A MULHER VESTIDA DE CÉU
Tatiana Alves
 

Aquela cena a perseguia: um vestido, de cor indefinível, cujo estampado assemelhava-se ao céu durante o crepúsculo. Ela via-se, como num filme, chegando lentamente a uma espécie de café. Seus gestos, bem como a cadência de seus quadris, revelavam que alguém muito especial esperava por ela naquele bar. Era um bar simples, com cadeirinhas brancas de vime ao redor de pequenas mesas redondas. A onisciência trazida pela cena dava-lhe a certeza de ser algum lugar da Europa, possivelmente a França. A cena, que parecia se passar nos anos quarenta, trazia-lhe uma amarga nostalgia. Ao fundo, um solo lírico, cujo tom choroso intensificava a sensação de melancolia.

Era então que tudo parava. Como num filme projetado que apresenta um defeito durante a exibição, a cena era bruscamente interrompida, impossibilitando-a de conhecer o final. Quem a aguardaria dentro daquele bar ? O que estaria por detrás daquela porta que ela em breve cruzaria ? Talvez o homem de sua vida, a lhe estender a mão, em uma promessa de eternidade ? O que aconteceria em seguida ? A cena congelada a atormentava, como se o inescrutável, em algum momento, pudesse ter impedido um encontro que, não fosse por isso, teria ocorrido. A sensação de que o imponderável assassinara-lhe o destino a angustiava. Um tênue fio partira-se, fazendo-a perder as conexões entre o antes e o depois. Se ao menos tivesse vislumbrado o rosto por trás da porta, imprimi-lo-ia na memória até o fim dos dias, para encontrá-lo novamente.
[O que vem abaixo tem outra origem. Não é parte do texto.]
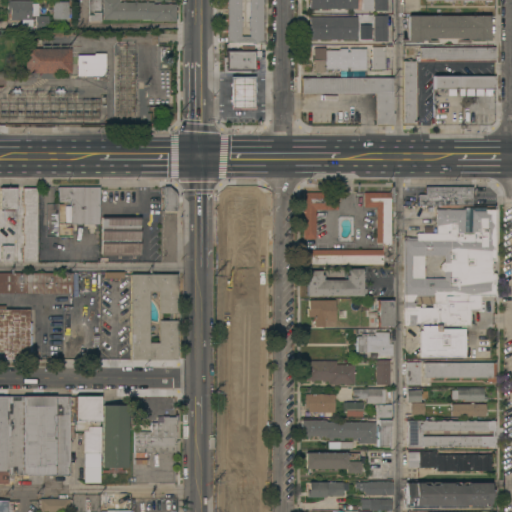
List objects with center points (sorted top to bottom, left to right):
building: (433, 0)
building: (331, 4)
building: (332, 4)
building: (365, 4)
building: (375, 5)
building: (378, 5)
building: (59, 9)
building: (59, 10)
building: (93, 10)
building: (93, 10)
building: (136, 10)
building: (138, 10)
building: (22, 11)
building: (21, 12)
building: (41, 21)
building: (243, 21)
building: (244, 22)
road: (129, 26)
building: (448, 26)
building: (332, 27)
building: (447, 27)
building: (332, 28)
building: (379, 28)
building: (374, 29)
road: (201, 31)
building: (364, 31)
building: (455, 52)
building: (458, 54)
building: (377, 57)
building: (48, 58)
building: (242, 59)
building: (338, 59)
building: (339, 59)
building: (47, 60)
building: (239, 60)
building: (90, 64)
building: (91, 64)
road: (428, 64)
road: (502, 64)
power substation: (86, 77)
road: (284, 78)
road: (215, 79)
road: (242, 79)
road: (269, 79)
building: (464, 84)
building: (465, 84)
building: (241, 91)
building: (241, 91)
building: (356, 91)
building: (408, 91)
building: (357, 92)
building: (409, 92)
building: (124, 94)
road: (351, 100)
road: (456, 105)
road: (201, 109)
road: (243, 110)
road: (422, 140)
road: (380, 156)
road: (437, 156)
road: (481, 156)
road: (40, 157)
road: (140, 157)
traffic signals: (201, 157)
road: (243, 157)
road: (311, 157)
building: (445, 195)
building: (445, 196)
building: (7, 197)
building: (7, 198)
road: (17, 199)
building: (168, 199)
building: (168, 199)
building: (79, 203)
building: (80, 203)
building: (241, 206)
building: (315, 209)
building: (311, 211)
road: (200, 212)
building: (379, 213)
building: (380, 213)
building: (28, 224)
building: (29, 225)
building: (119, 236)
building: (120, 236)
road: (8, 242)
building: (256, 249)
building: (6, 253)
building: (6, 253)
road: (400, 255)
building: (342, 256)
building: (342, 256)
building: (242, 265)
road: (100, 267)
building: (447, 277)
building: (447, 277)
building: (35, 282)
building: (36, 282)
building: (333, 284)
building: (335, 284)
building: (238, 285)
building: (254, 305)
building: (232, 307)
building: (321, 312)
building: (321, 312)
building: (383, 313)
building: (384, 313)
building: (151, 316)
building: (153, 316)
road: (200, 322)
building: (257, 322)
building: (13, 333)
building: (14, 333)
building: (237, 333)
road: (285, 334)
building: (372, 343)
building: (373, 343)
building: (236, 367)
building: (456, 369)
building: (460, 369)
building: (328, 371)
building: (380, 371)
building: (381, 371)
building: (329, 372)
building: (411, 373)
building: (412, 373)
road: (100, 378)
building: (368, 394)
building: (369, 394)
building: (466, 394)
building: (468, 394)
building: (412, 395)
building: (413, 395)
building: (243, 402)
building: (318, 402)
building: (318, 402)
building: (415, 408)
building: (416, 408)
building: (351, 409)
building: (352, 409)
building: (466, 409)
building: (466, 409)
building: (382, 410)
road: (200, 413)
building: (339, 429)
building: (340, 429)
building: (240, 431)
building: (382, 432)
building: (382, 433)
building: (447, 433)
building: (449, 433)
building: (87, 434)
building: (89, 434)
building: (33, 435)
building: (37, 435)
building: (112, 436)
building: (114, 436)
building: (3, 439)
building: (154, 439)
building: (339, 444)
building: (332, 460)
building: (447, 460)
building: (332, 461)
building: (448, 461)
building: (238, 462)
road: (200, 476)
building: (373, 487)
building: (378, 487)
building: (324, 488)
road: (100, 489)
building: (323, 489)
building: (446, 493)
building: (447, 494)
building: (374, 503)
building: (374, 503)
building: (48, 504)
building: (3, 505)
building: (53, 505)
building: (3, 506)
road: (200, 508)
building: (114, 511)
building: (350, 511)
building: (357, 511)
building: (363, 511)
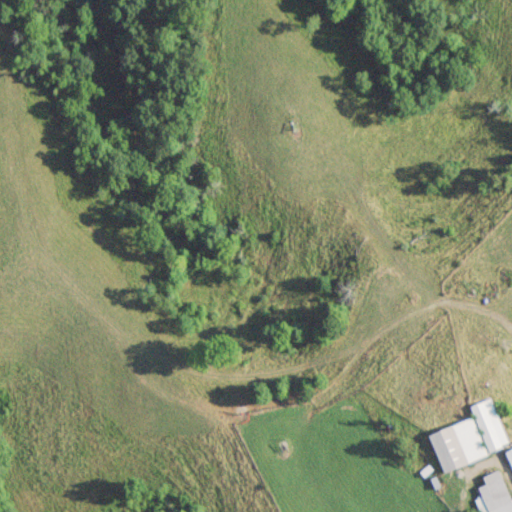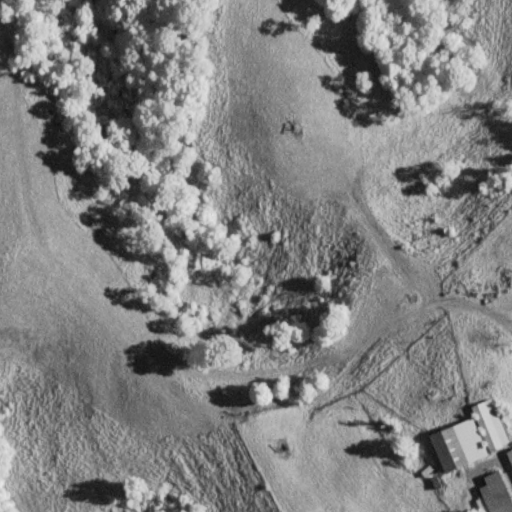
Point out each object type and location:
building: (487, 424)
building: (455, 444)
building: (508, 456)
road: (504, 474)
building: (493, 494)
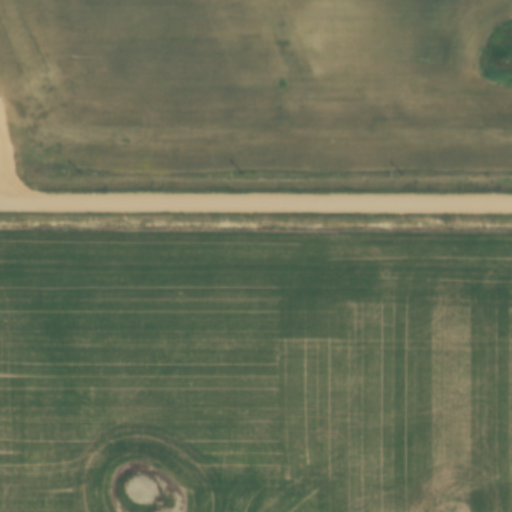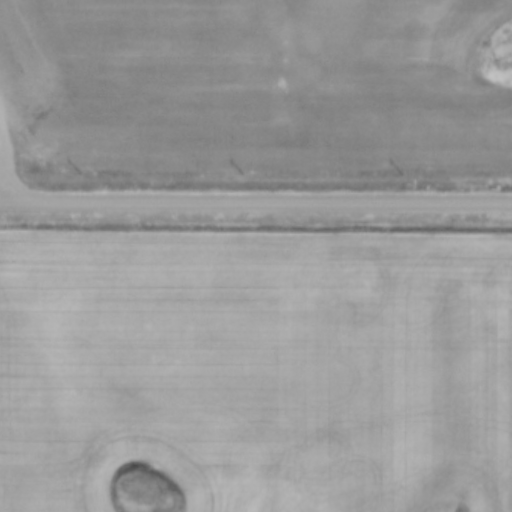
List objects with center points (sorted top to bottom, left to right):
road: (256, 218)
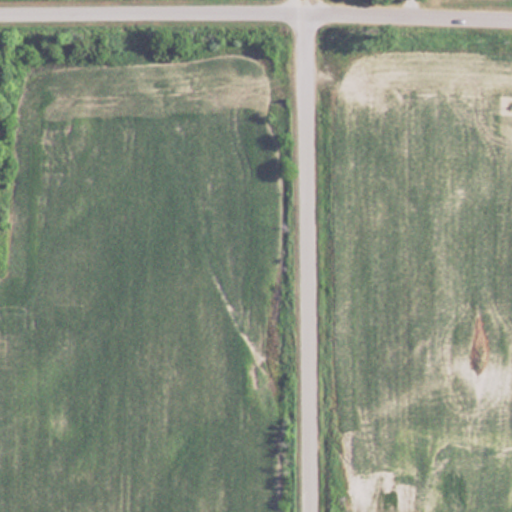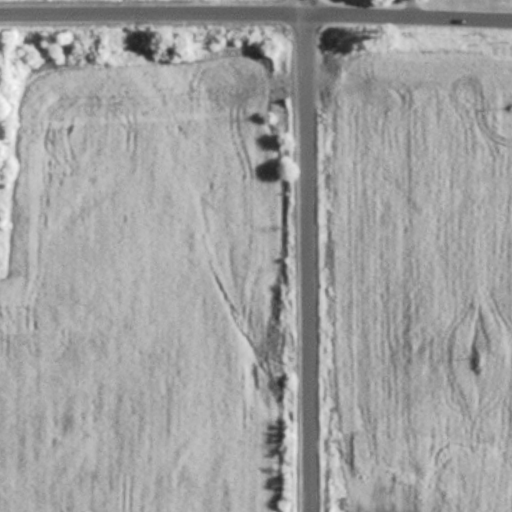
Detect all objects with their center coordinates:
road: (256, 16)
road: (307, 255)
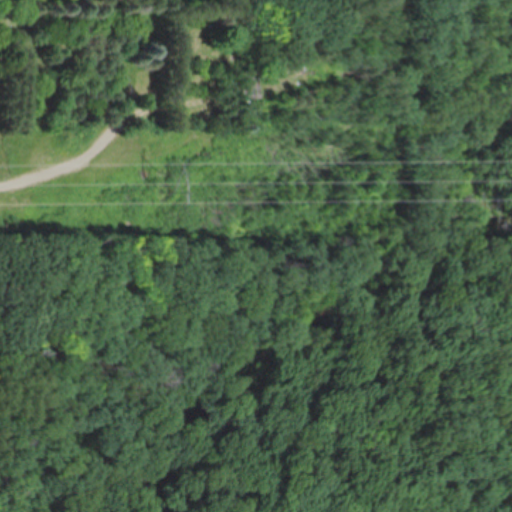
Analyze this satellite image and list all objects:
power tower: (167, 209)
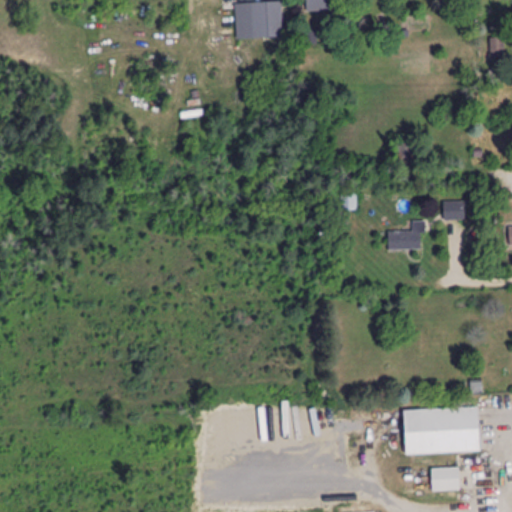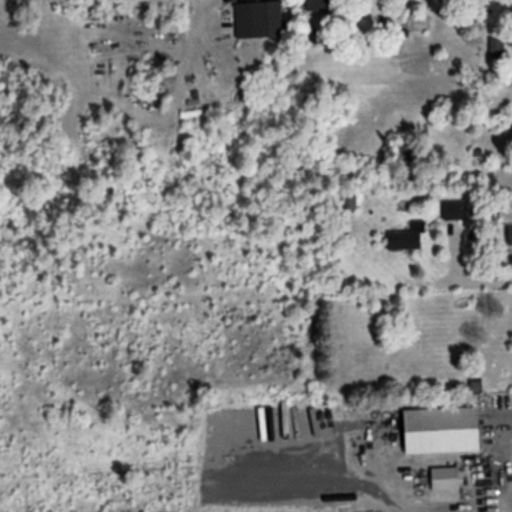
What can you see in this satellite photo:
building: (319, 5)
building: (268, 19)
building: (497, 48)
building: (349, 202)
building: (454, 211)
building: (407, 239)
building: (506, 255)
building: (442, 431)
building: (417, 480)
building: (446, 480)
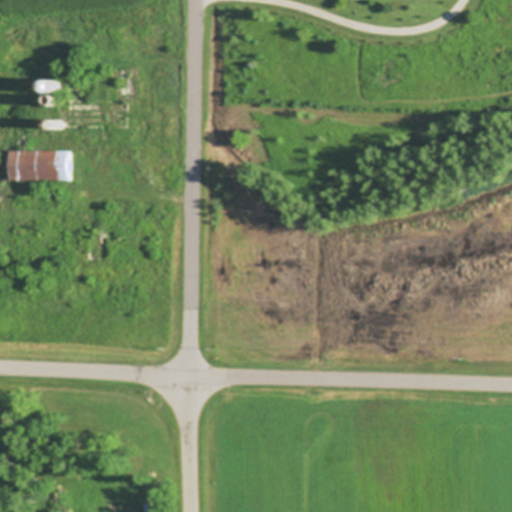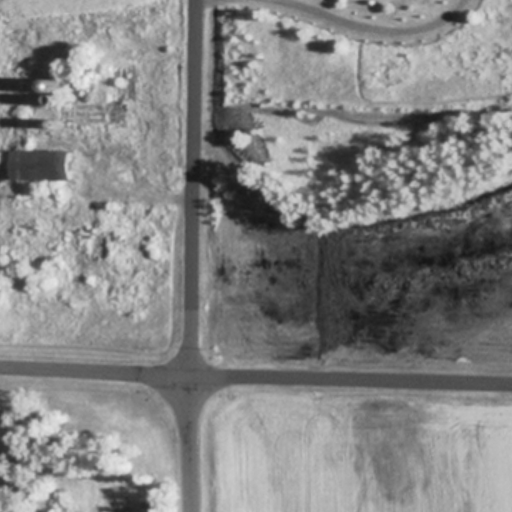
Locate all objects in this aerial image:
building: (66, 83)
building: (63, 98)
building: (64, 123)
building: (28, 140)
building: (46, 164)
building: (45, 165)
road: (194, 255)
road: (255, 377)
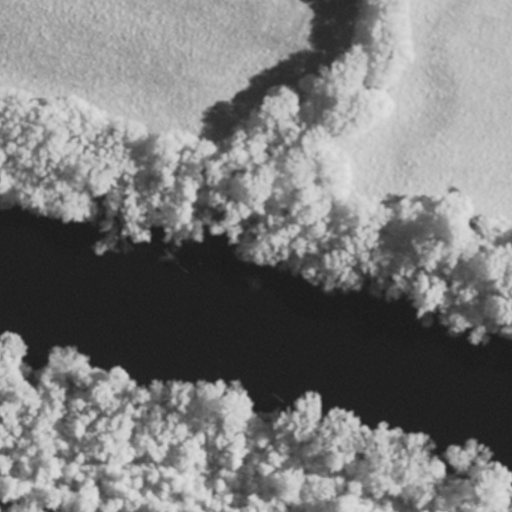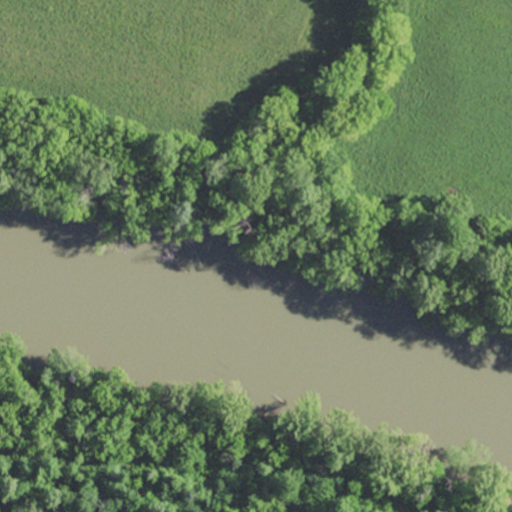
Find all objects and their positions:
river: (256, 332)
road: (23, 509)
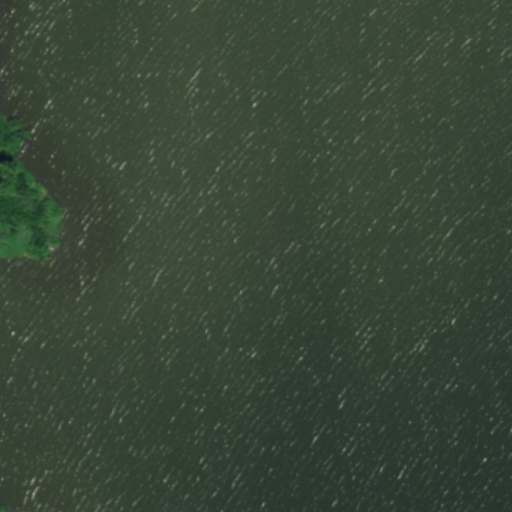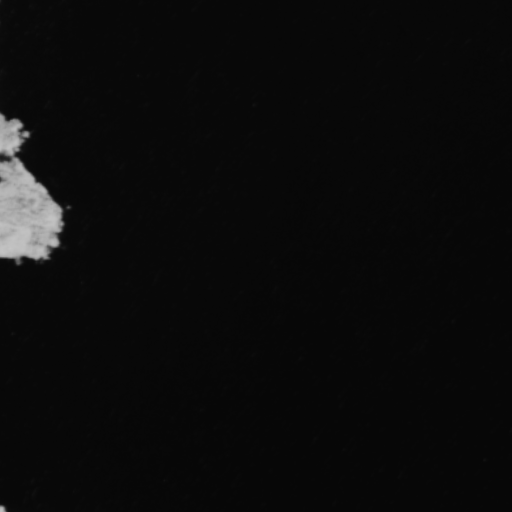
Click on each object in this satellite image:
park: (227, 404)
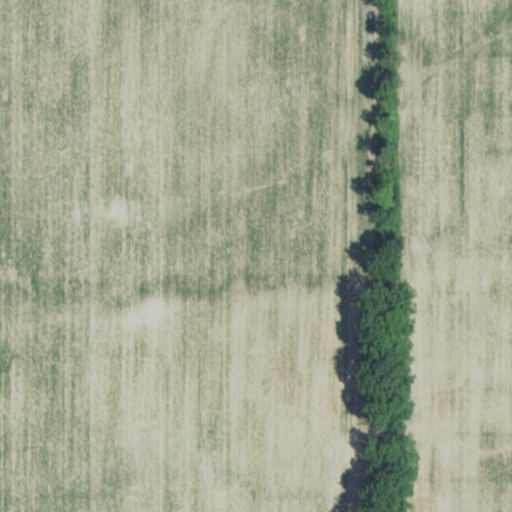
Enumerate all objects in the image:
crop: (256, 256)
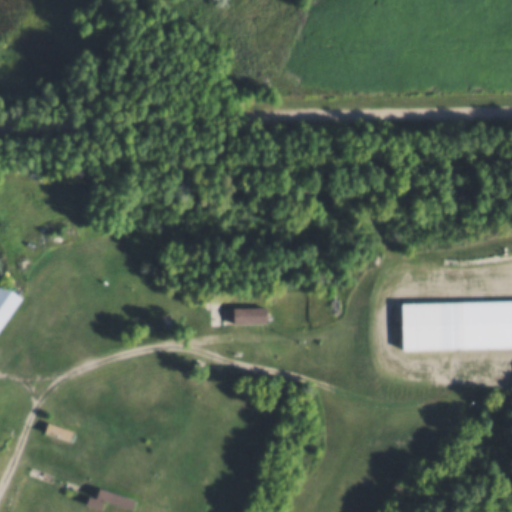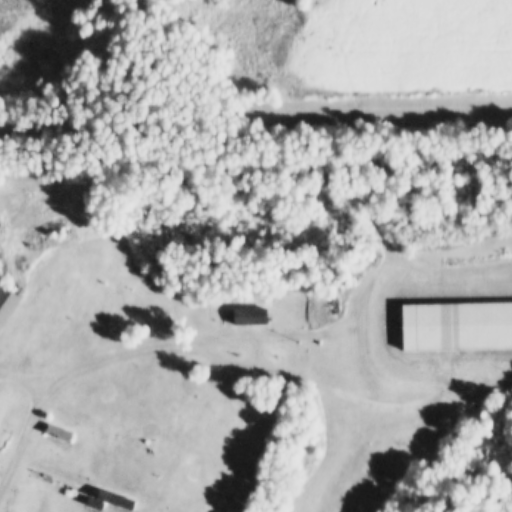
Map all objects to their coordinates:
road: (255, 121)
building: (6, 299)
building: (6, 305)
building: (246, 311)
building: (245, 317)
road: (161, 349)
road: (18, 382)
building: (56, 428)
building: (59, 433)
building: (105, 496)
building: (109, 500)
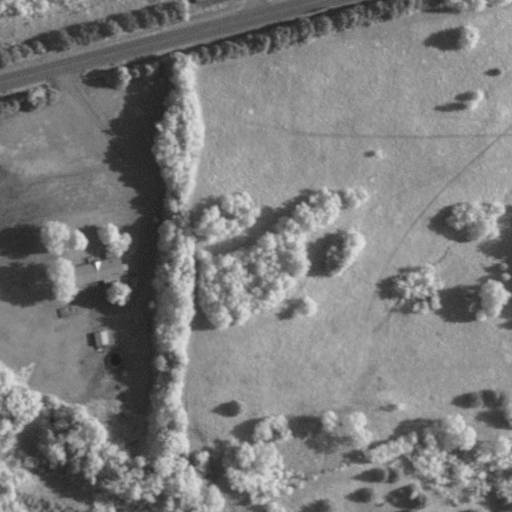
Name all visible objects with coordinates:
road: (167, 40)
road: (115, 151)
building: (93, 270)
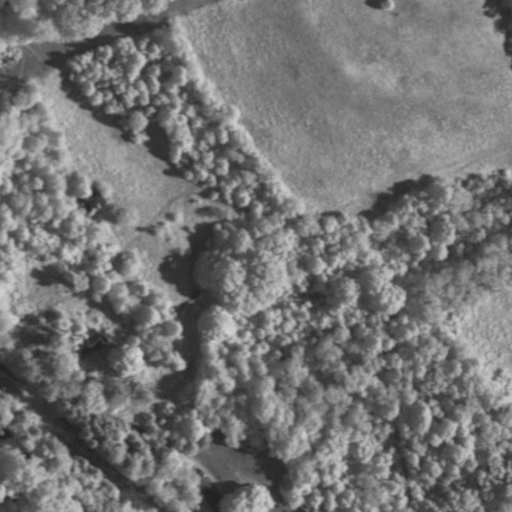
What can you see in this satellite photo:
building: (92, 202)
road: (120, 369)
road: (34, 475)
Mas como procurar o que não se conhece?

Mas por que se lembrara novamente da cena ? Ah, sim, porque ouvira a tal música ao passar por uma loja de CDs. Parara, na calçada de uma movimentada avenida, transportando-se para aquele tempo e lugar intangíveis, para, ainda uma vez, buscar o rosto que a esperava. O contato da seda com seu corpo, o cheiro de café e a música de fundo eram quase físicos, numa sinestésica saudade. Suspirando, sacudiu a cabeça, como se com isso pudesse varrer as lembranças. Como algo que se varre para baixo do tapete, um dia o vento da recordação trazê-las-ia de volta. Não importava. Sabia que, cedo ou tarde, em algum lugar reencontraria aquele a quem, um dia, deixara esperando num café.